▶ LESETEXT:
********************
Zwei Kinder toben sich auf ihren Skateboards aus.

Entwickelt sich mein Kind normal?

Junge Eltern stellen sich dennoch oft die Frage: Entwickelt sich mein Kind normal? Kinder- und Jugendpsychologe Urs Kiener über die Einzigartigkeit jedes Menschen.

Individualität entsteht bereits früh. Es gibt keinen Entwicklungsbereich, der bei allen Kindern genau gleich abläuft. Kein Verhalten, keine körperliche oder psychische Ausprägung ist bei zwei gleichaltrigen Kindern gleich ausgebildet. Auch Begabungen und Fähigkeiten unterscheiden sich von Kind zu Kind und entwickeln sich unterschiedlich rasch.

Es sind diese Unterschiede, welche die faszinierende Einzigartigkeit jedes Menschen ausmachen. Bereits Kleinkinder realisieren das und beginnen früh, sich als eigenständige Personen zu begreifen. Ab dem Schulalter vergleichen sie sich zunehmend mit ihren Kolleginnen und Kollegen und tauschen sich über ihre Wahrnehmungen aus.
********************
▶ DATENAUSZUG:
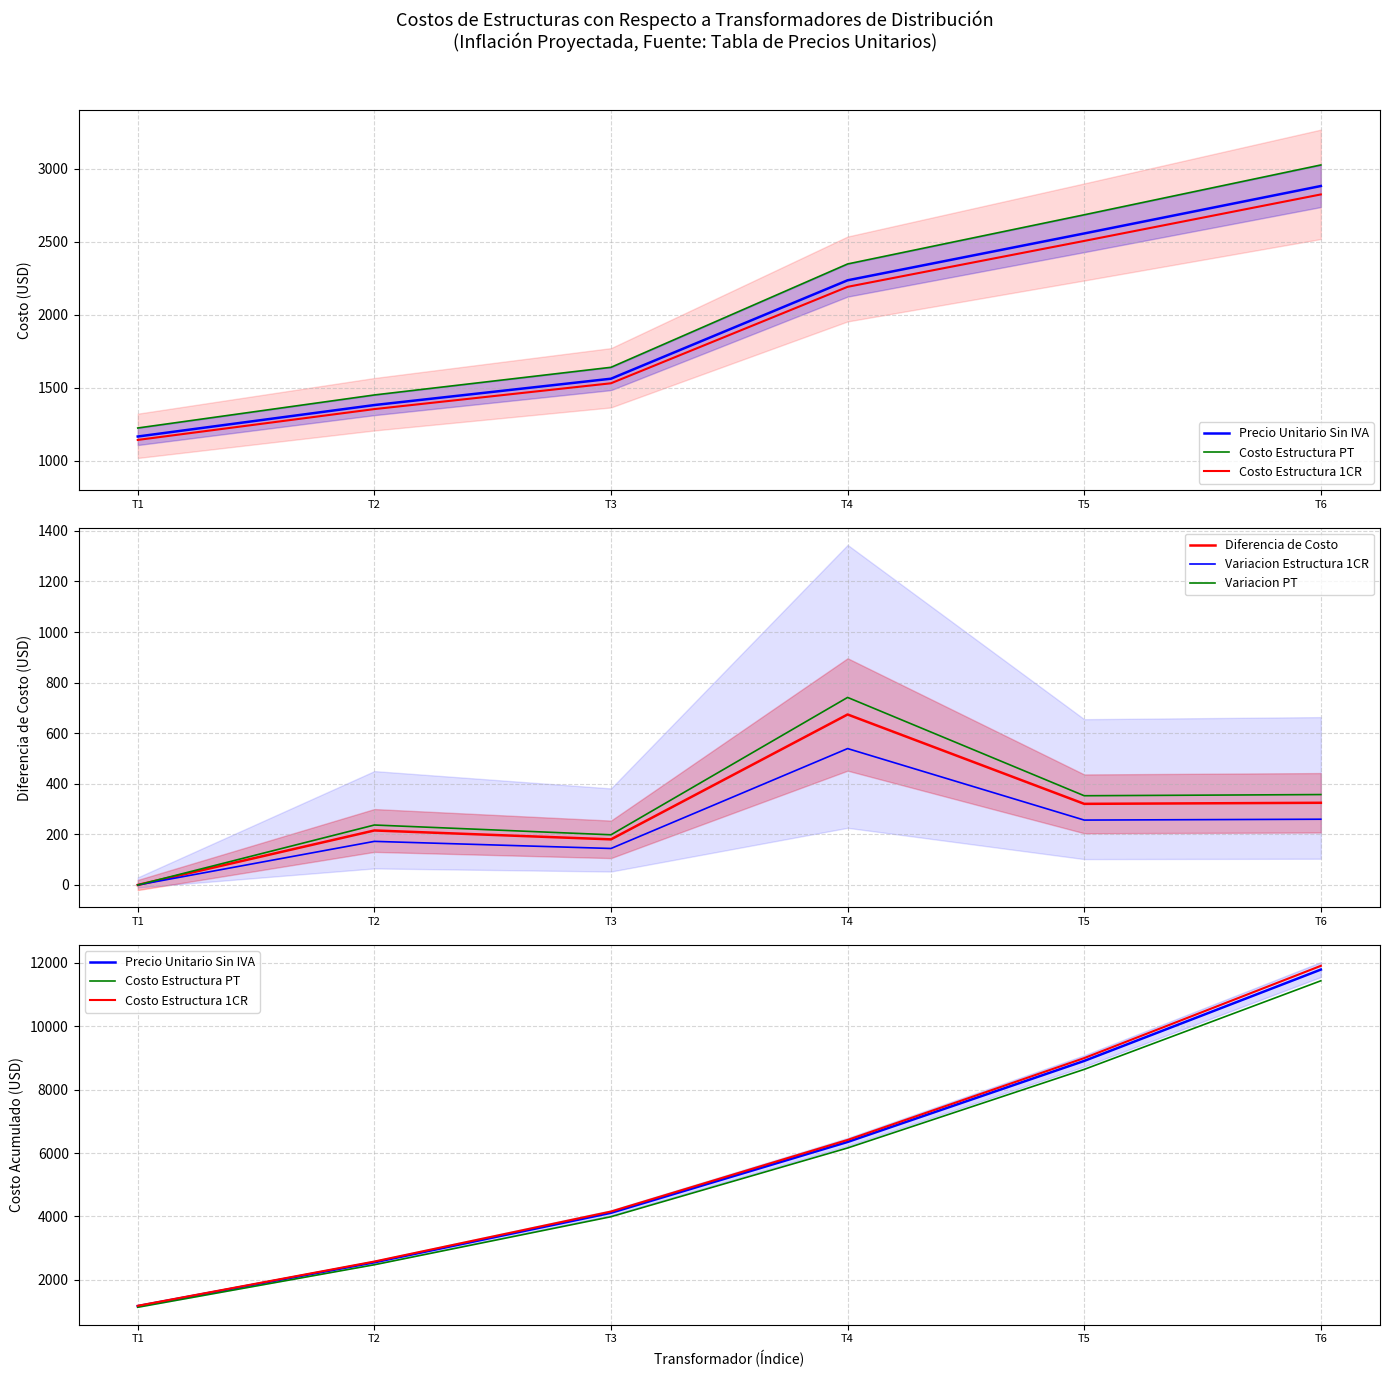

True or false: Costo Estructura PT has a value of 3988.7 at T3.

True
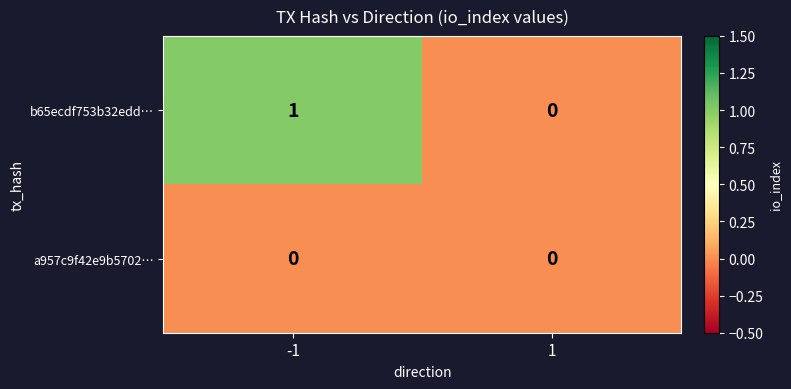

Rank the series by their maximum value, from lowest to highest.

a957c9f42e9b5702…, b65ecdf753b32edd…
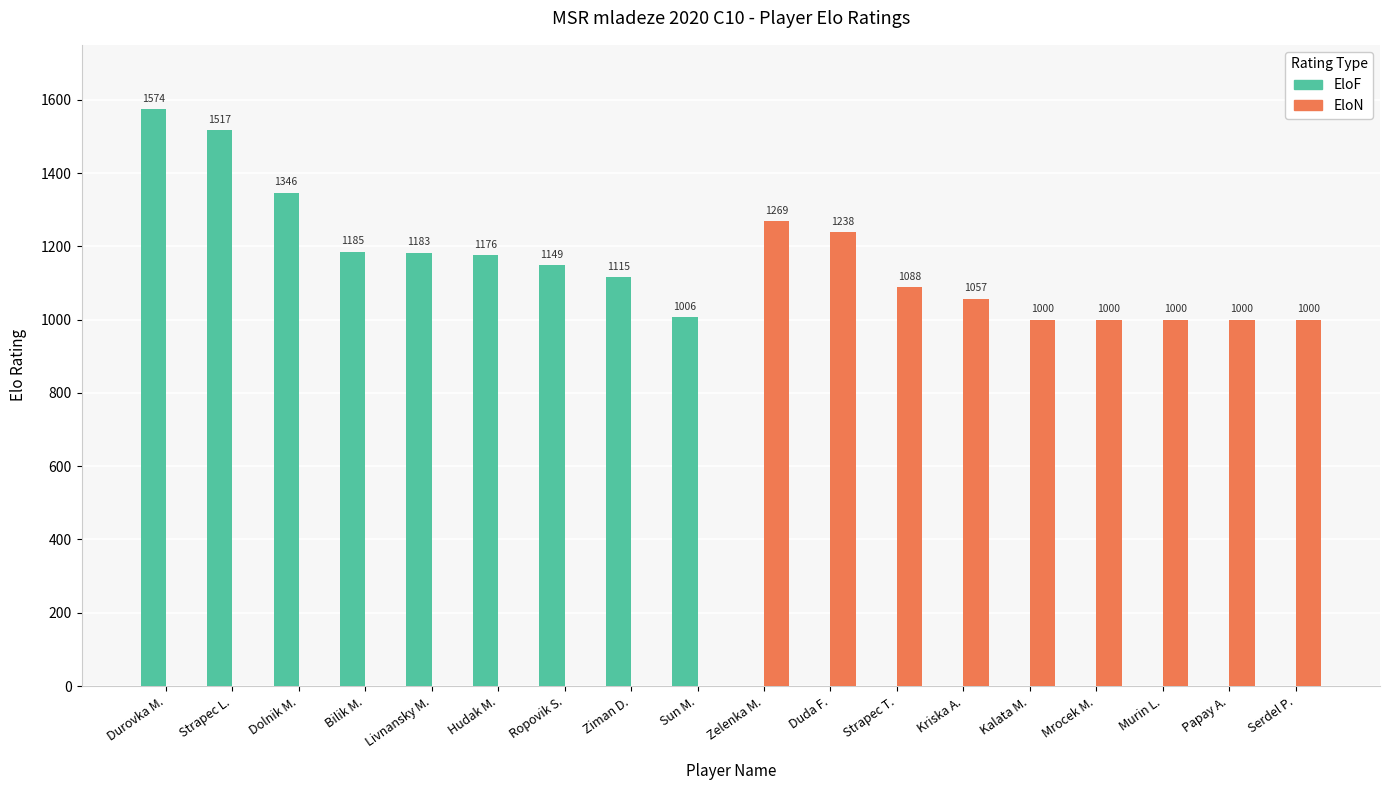

True or false: EloN has a value of 1057 at Kriska A..

True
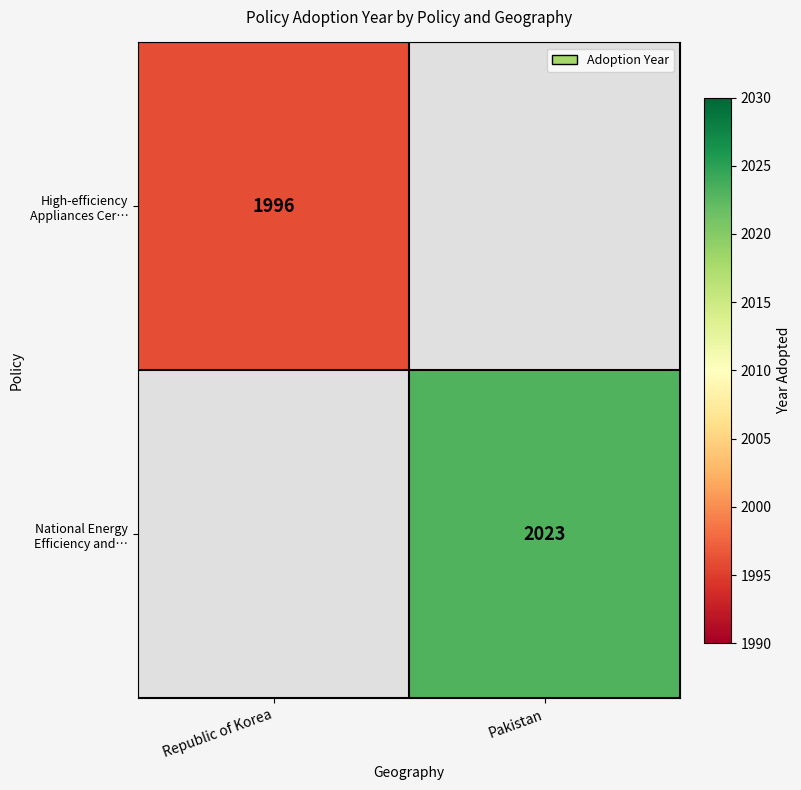

What is the smallest value displayed?

1996.0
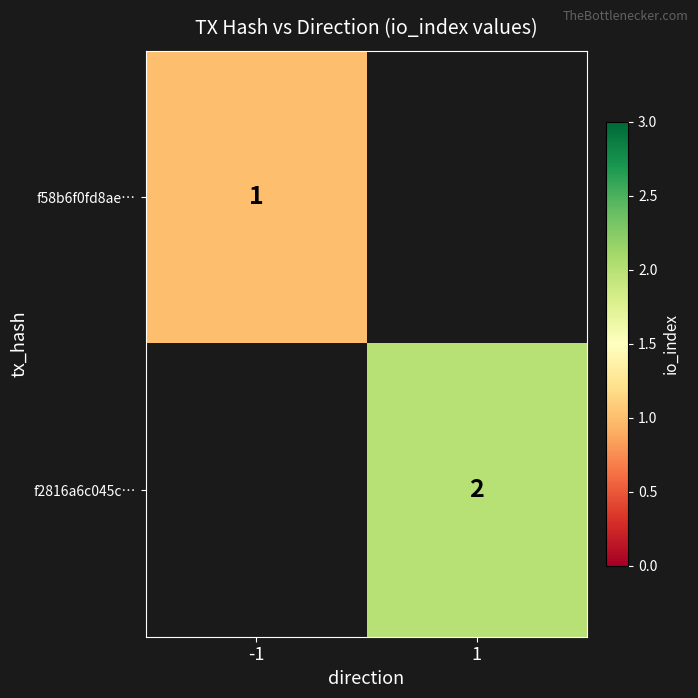

Is it true that f58b6f0fd8ae… equals 1 at -1?

True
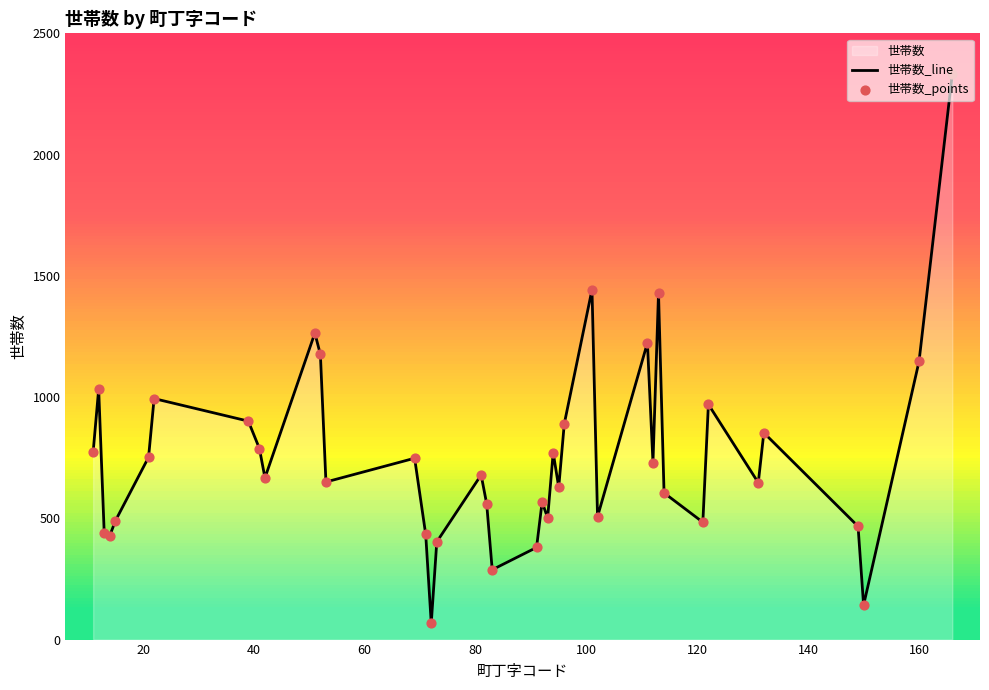

What is the difference between the maximum and minimum values?

2265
********************
▶ ARBEITSANWEISUNGEN:
1. Übersetze diesen Satz aus dem Lesetext ins Englische: „Es gibt keinen Entwicklungsbereich, der bei allen Kindern genau gleich abläuft.“
2. Gib den Inhalt des Textes über die Entwicklung von Kindern in zwei Sätzen wieder.
3. Welche Merkmale unterscheiden sich laut den beiden Sätzen ab „Kein Verhalten“ im Lesetext bei Kindern? Zähle alle auf.
Das Material ist eigenständig und hat mit dem Lesetext nichts zu tun.

▶ ANTWORTEN:
1. There is no area of development that unfolds in exactly the same way in all children.

2. Kein Entwicklungsbereich verläuft bei allen Kindern gleich, und auch Begabungen und Fähigkeiten unterscheiden sich von Kind zu Kind und entwickeln sich unterschiedlich rasch. Diese Unterschiede machen die Einzigartigkeit jedes Menschen aus, was schon Kleinkinder erkennen, und ab dem Schulalter vergleichen sich Kinder zunehmend mit ihren Kolleginnen und Kollegen.

3. Verhalten, körperliche Ausprägung, psychische Ausprägung, Begabungen, Fähigkeiten